-- Assignment --
Quote the listing below in its entirety, omitting every image.

-- The input --
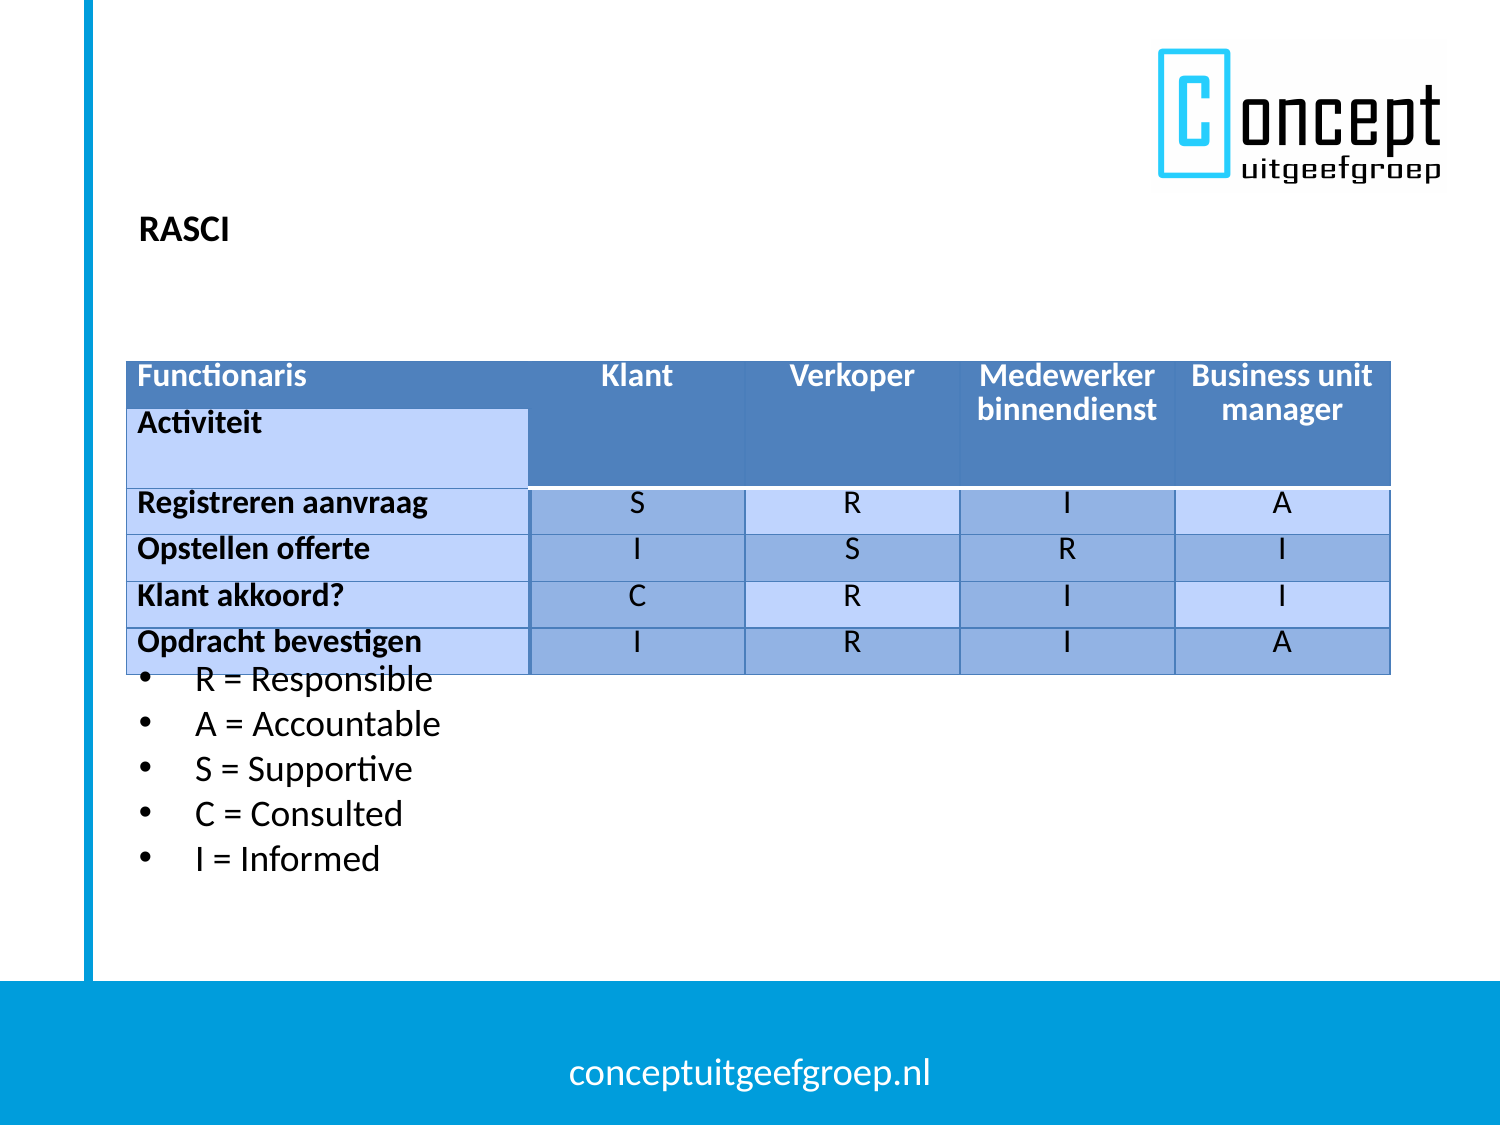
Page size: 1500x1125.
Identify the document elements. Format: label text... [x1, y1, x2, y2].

text_box R = Responsible A = Accountable S = Supportive C = Consulted I = Informed [123, 196, 1447, 886]
picture [1151, 39, 1447, 193]
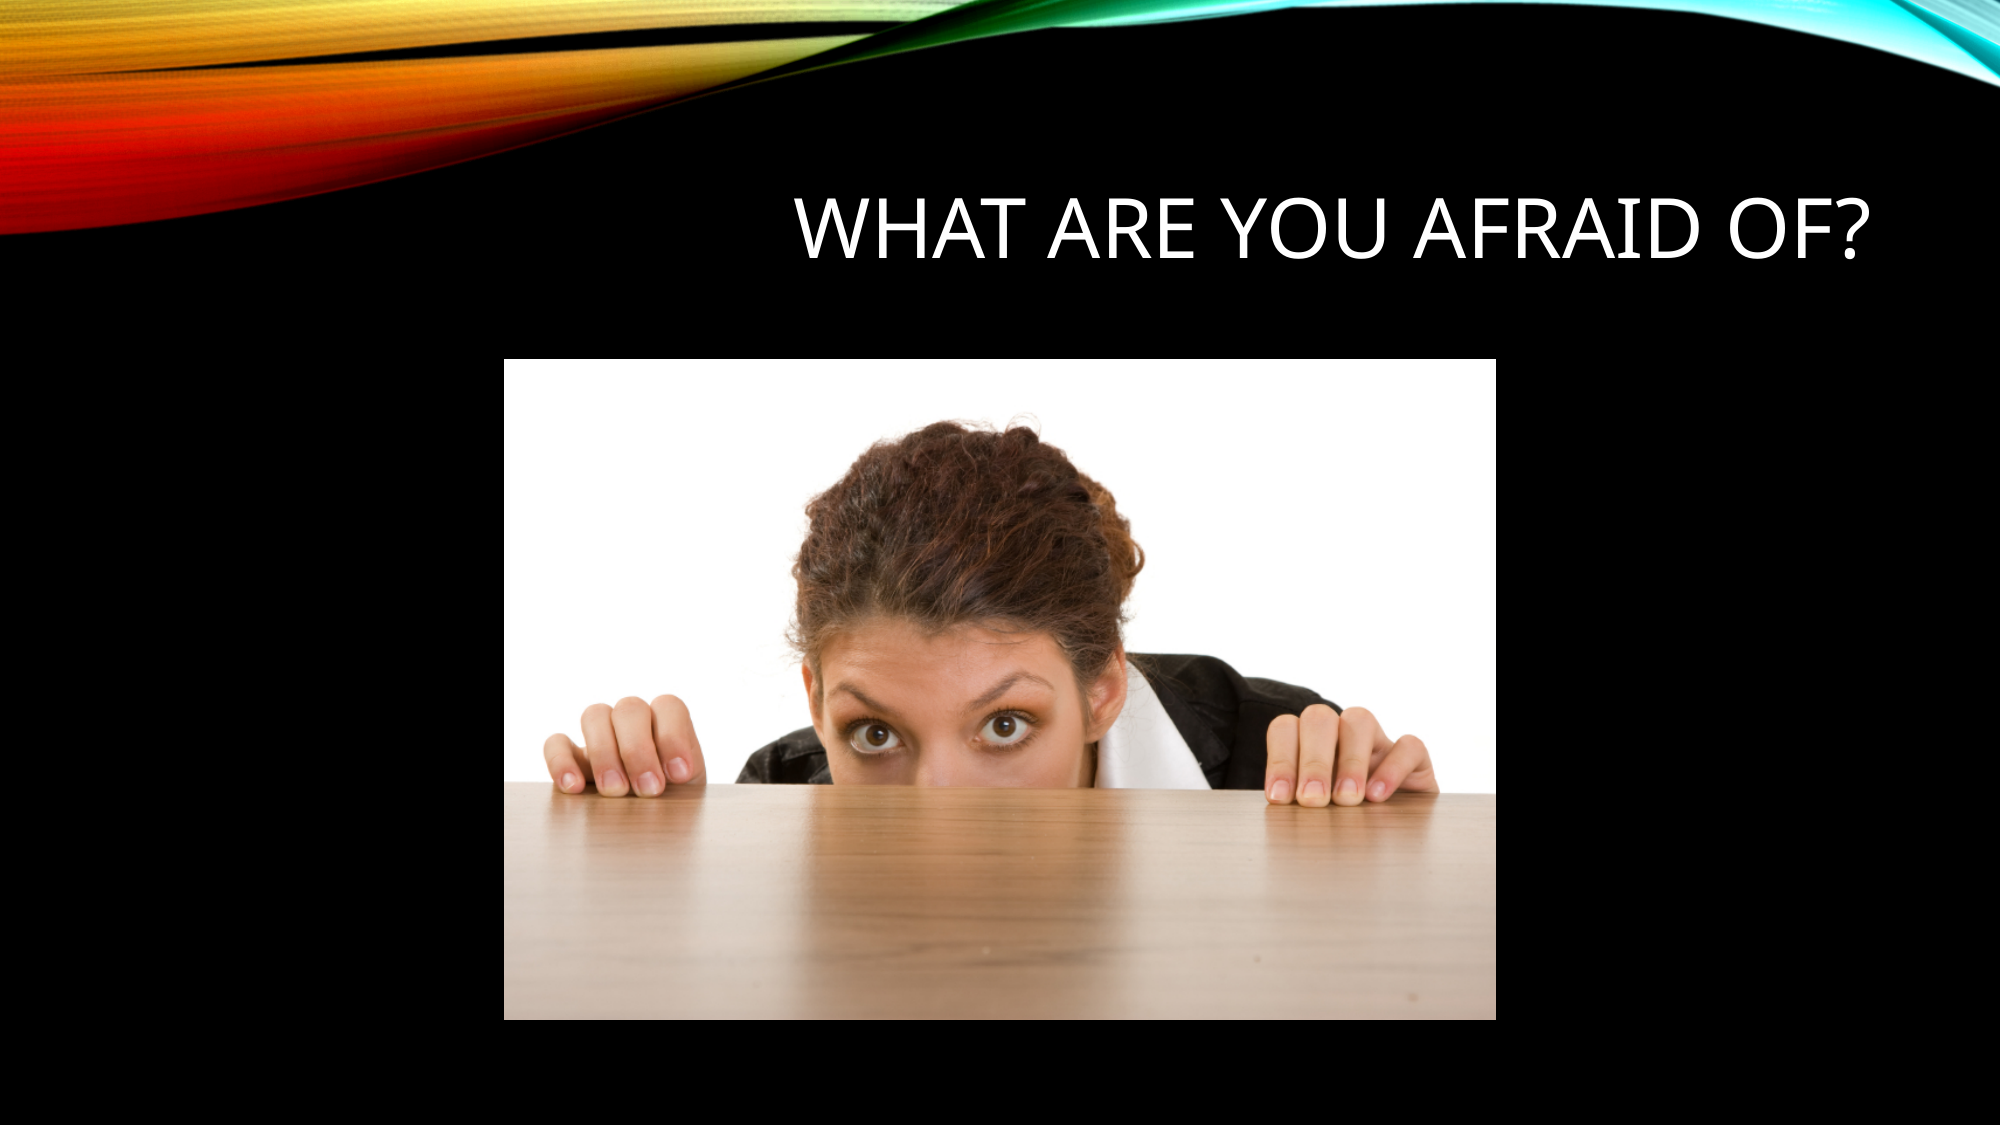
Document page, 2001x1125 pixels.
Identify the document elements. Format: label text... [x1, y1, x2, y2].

picture [0, 0, 2000, 237]
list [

-- Task response --
Page size: 1500x1125.
Identify the document elements. Format: label text... [x1, y1, x2, y2].

text_box R = Responsible A = Accountable S = Supportive C = Consulted I = Informed [123, 196, 1447, 886]
picture [1151, 39, 1447, 193]
Document page, 2001x1125 pixels.
Identify the document elements. Format: label text... [x1, y1, x2, y2].

picture [0, 0, 2000, 237]
list [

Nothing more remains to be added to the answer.